--- WHAT THE TASK REQUIRES ---
Your job is to retype the records exactly while dropping every picture.

--- TASK MATERIAL ---
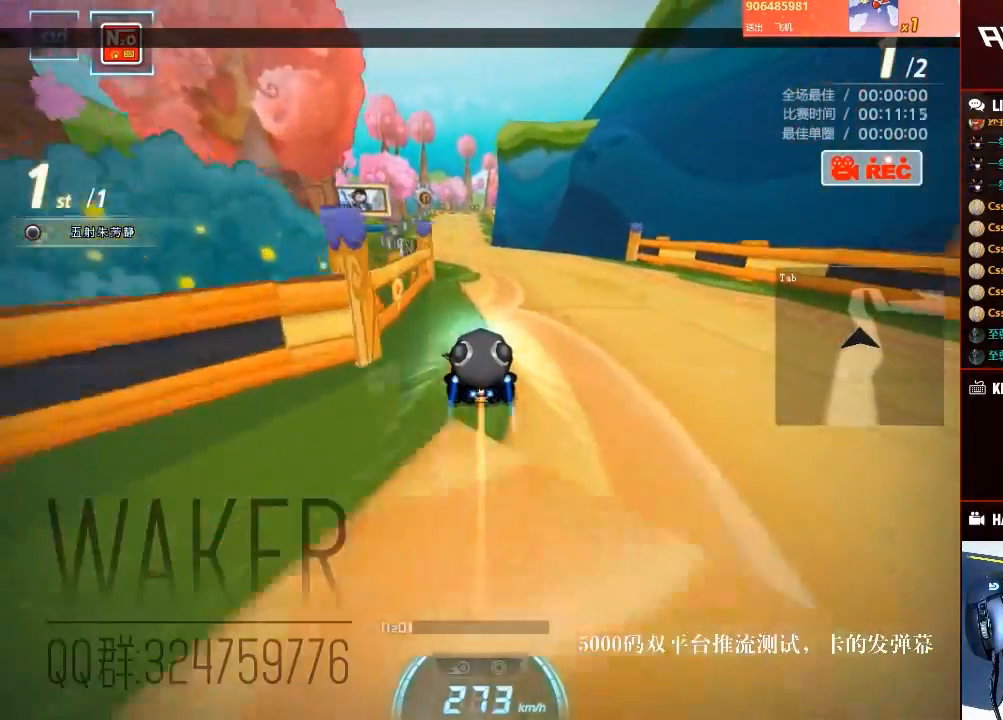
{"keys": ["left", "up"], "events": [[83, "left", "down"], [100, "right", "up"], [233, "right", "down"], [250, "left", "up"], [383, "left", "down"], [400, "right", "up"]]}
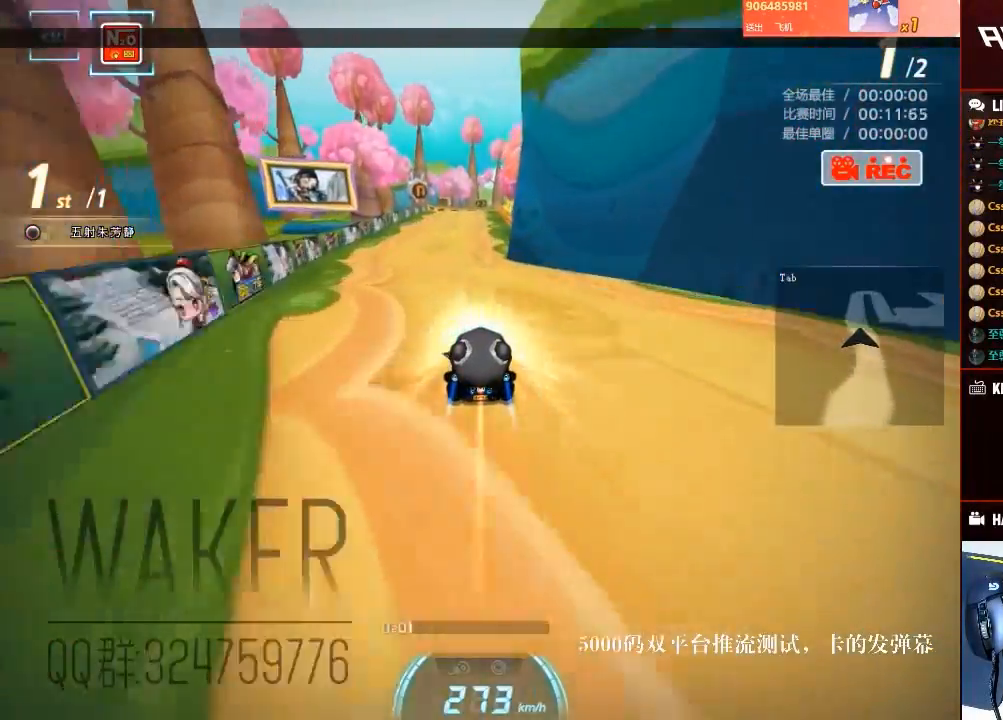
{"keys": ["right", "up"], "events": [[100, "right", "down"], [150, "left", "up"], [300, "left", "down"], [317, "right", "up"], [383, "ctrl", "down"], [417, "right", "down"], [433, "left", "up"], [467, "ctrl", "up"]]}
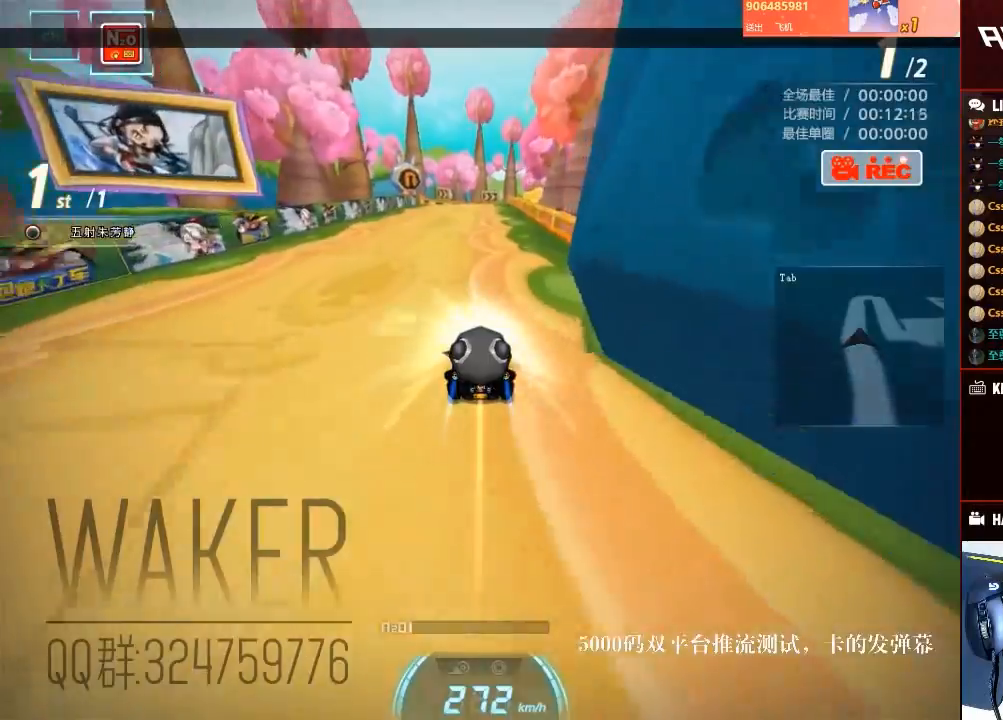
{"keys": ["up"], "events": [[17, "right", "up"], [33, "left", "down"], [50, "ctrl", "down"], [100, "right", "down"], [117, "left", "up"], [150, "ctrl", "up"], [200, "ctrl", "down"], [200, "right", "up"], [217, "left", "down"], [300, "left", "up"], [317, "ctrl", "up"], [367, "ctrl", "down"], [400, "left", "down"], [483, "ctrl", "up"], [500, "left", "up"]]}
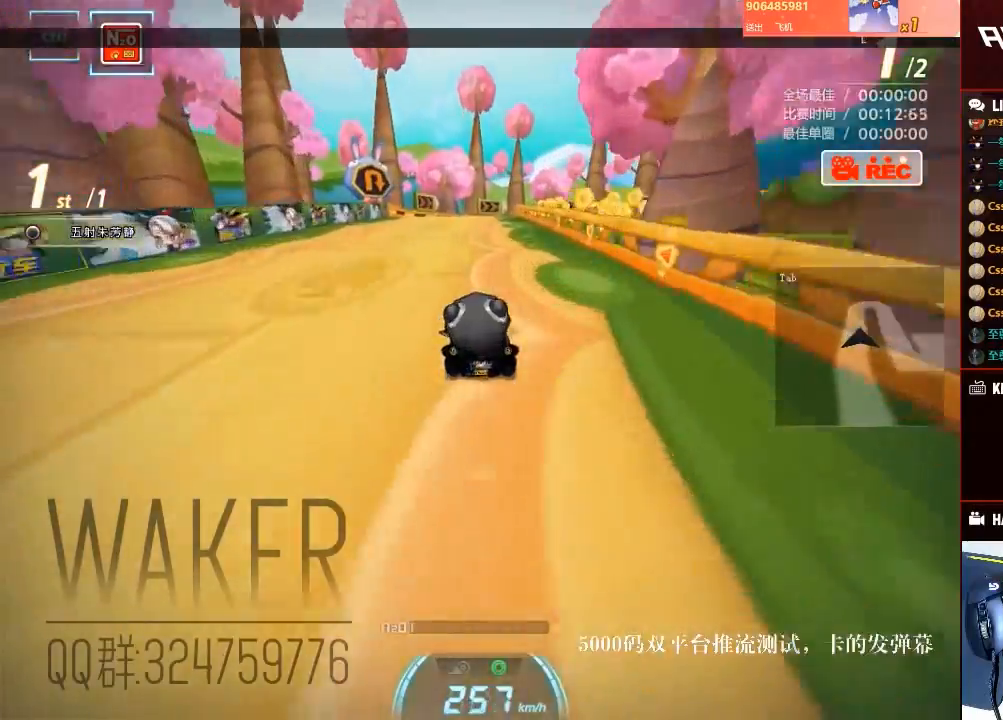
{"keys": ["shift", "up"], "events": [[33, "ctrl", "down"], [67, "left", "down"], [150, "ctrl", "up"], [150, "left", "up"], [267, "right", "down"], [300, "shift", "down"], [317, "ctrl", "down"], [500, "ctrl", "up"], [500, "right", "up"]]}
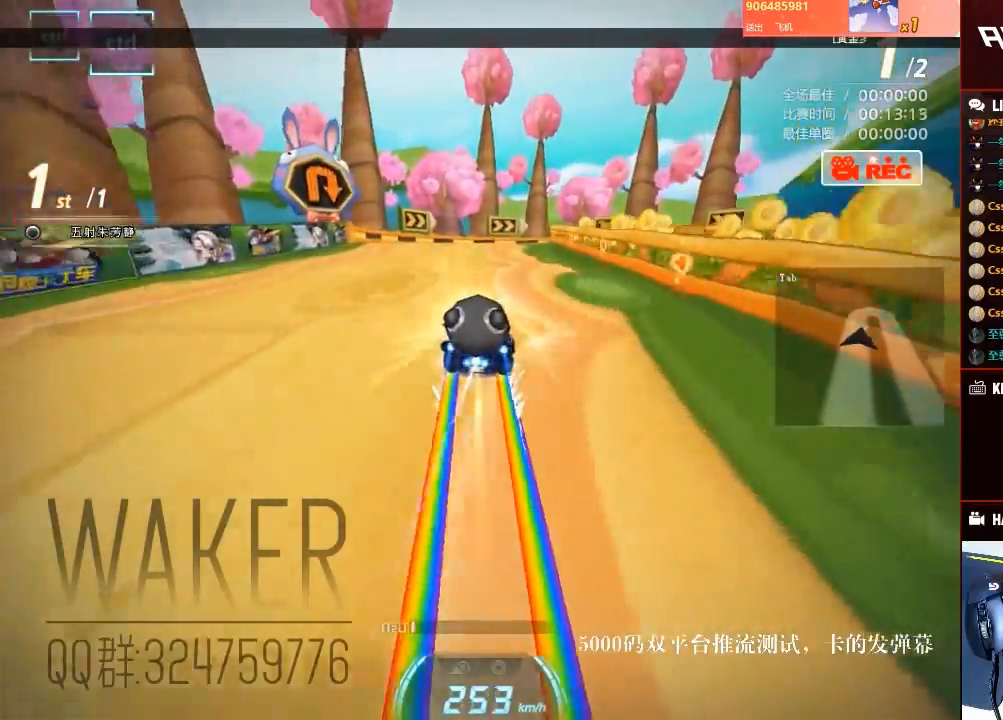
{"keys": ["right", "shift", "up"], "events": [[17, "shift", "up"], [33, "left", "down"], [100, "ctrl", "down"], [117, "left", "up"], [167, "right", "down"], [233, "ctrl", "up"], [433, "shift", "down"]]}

--- SOLUTION FOR THIS PROBLEM ---
{"keys": ["left", "up"], "events": [[83, "left", "down"], [100, "right", "up"], [233, "right", "down"], [250, "left", "up"], [383, "left", "down"], [400, "right", "up"]]}
{"keys": ["right", "up"], "events": [[100, "right", "down"], [150, "left", "up"], [300, "left", "down"], [317, "right", "up"], [383, "ctrl", "down"], [417, "right", "down"], [433, "left", "up"], [467, "ctrl", "up"]]}
{"keys": ["up"], "events": [[17, "right", "up"], [33, "left", "down"], [50, "ctrl", "down"], [100, "right", "down"], [117, "left", "up"], [150, "ctrl", "up"], [200, "ctrl", "down"], [200, "right", "up"], [217, "left", "down"], [300, "left", "up"], [317, "ctrl", "up"], [367, "ctrl", "down"], [400, "left", "down"], [483, "ctrl", "up"], [500, "left", "up"]]}
{"keys": ["shift", "up"], "events": [[33, "ctrl", "down"], [67, "left", "down"], [150, "ctrl", "up"], [150, "left", "up"], [267, "right", "down"], [300, "shift", "down"], [317, "ctrl", "down"], [500, "ctrl", "up"], [500, "right", "up"]]}
{"keys": ["right", "shift", "up"], "events": [[17, "shift", "up"], [33, "left", "down"], [100, "ctrl", "down"], [117, "left", "up"], [167, "right", "down"], [233, "ctrl", "up"], [433, "shift", "down"]]}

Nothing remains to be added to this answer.